I grab my husband’s jacket, insist that he keep my son in front of him, fearing the drunken disarray looming beneath the surface of the crowd. We inch ahead, unable to see where we are going, and things get louder, uglier. People move back against the grain now, some drenched with sweat, a few with bloodied scalps, bottles thrown in irritation across the sea of heads. We decide to move sideways, escape to a cul-de-sac where we cannot see the Eye, but maybe can glimpse the fireworks. Birthed from the stream of people, I sigh until I notice my son is nowhere in sight. Not normally prone to hysteria, my whole body convulses with panic as I turn toward my husband — find him, find him now. I wait alone outside a closed coffee shop, berate myself for my lack of mothering skills, my poor judgment, my hands cupped over my face like an oxygen mask, as if I have forgotten how to breathe. When they emerge from the crowd, my son in front, I leap to hug him. Seeing my panic, he doesn’t object.
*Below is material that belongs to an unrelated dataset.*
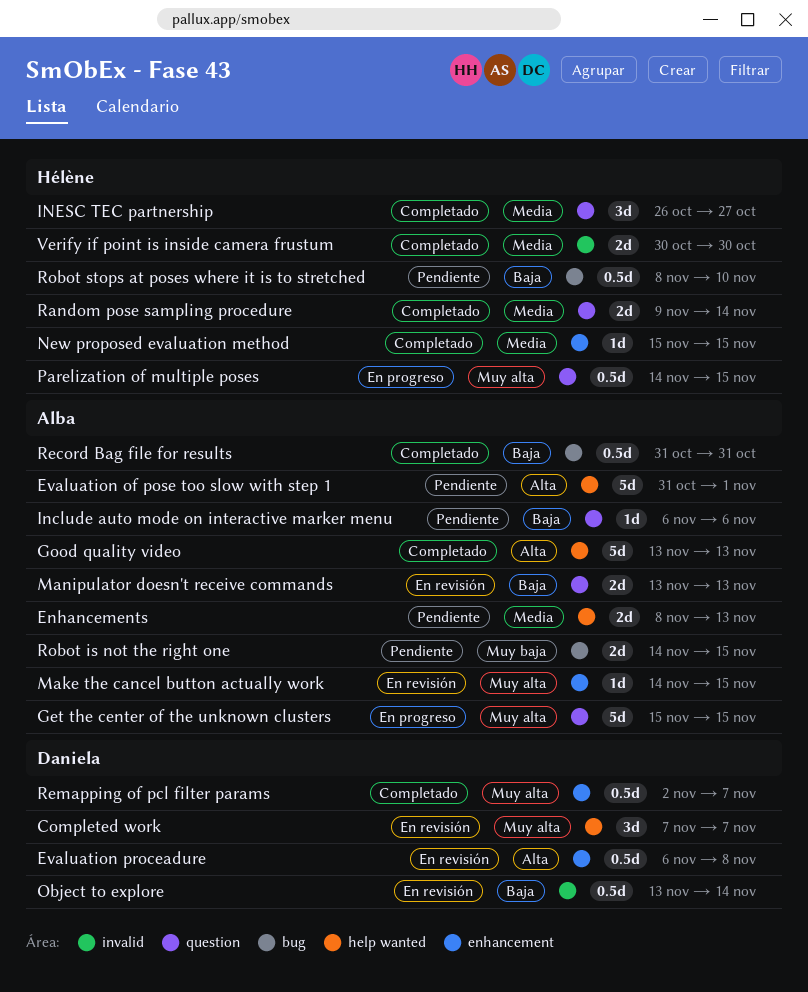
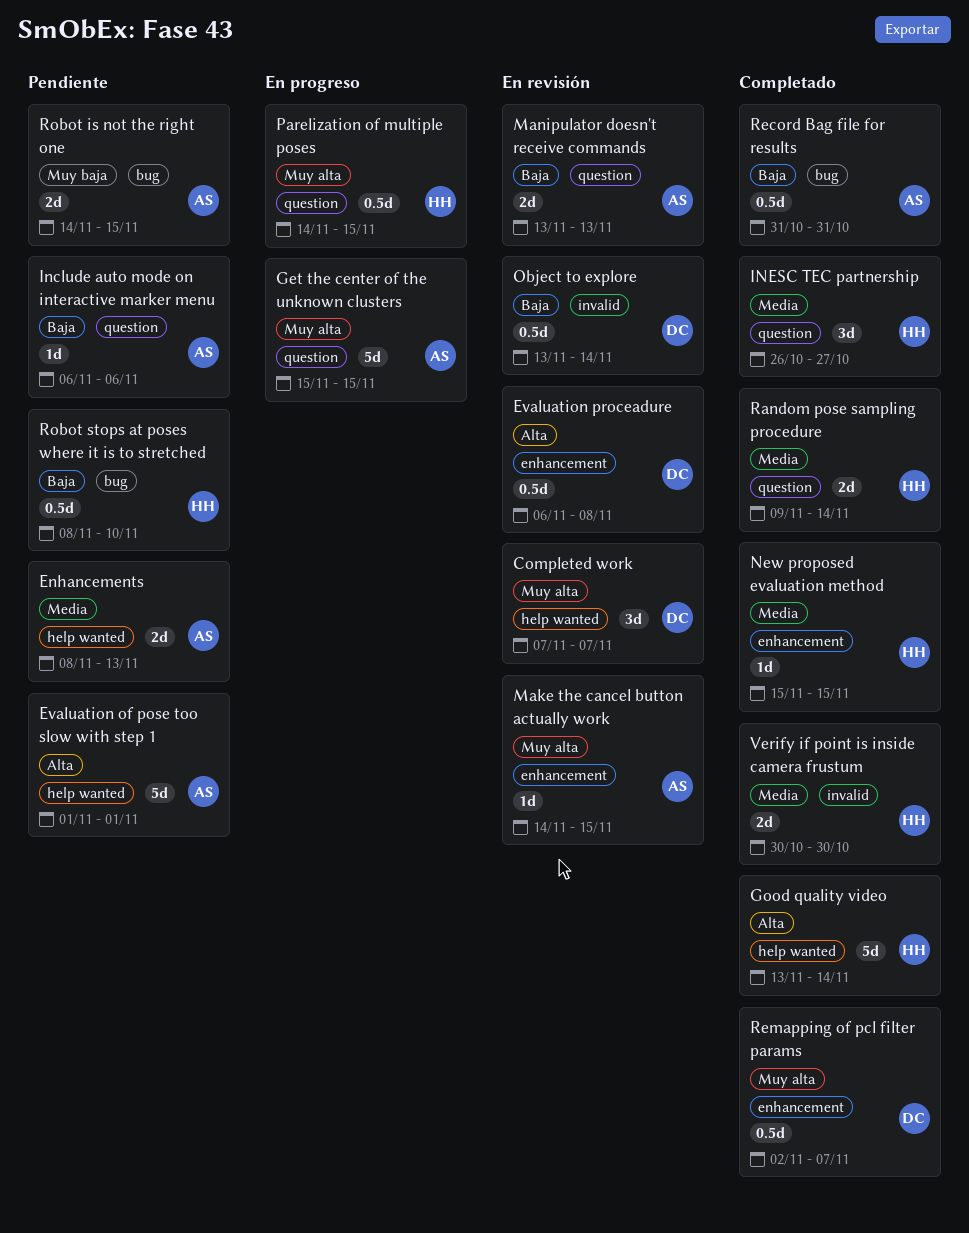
Evaluation of pose too slow with step 1, start: Oct 31 -> Nov 1
Good quality video, owner: Alba -> Hélène
Good quality video, due: Nov 13 -> Nov 14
This is when I crack, turn and sob with red-faced ugly gulps into my husband’s chest. I hate this, I hate this, I mumble, over and over like a mantra that will mystically erase this feeling, this one moment where I understand, for the first time in my life, how a woman could (pockets weighted) walk into the sea, could climb high atop the Tower Bridge and throw herself willingly into the Thames.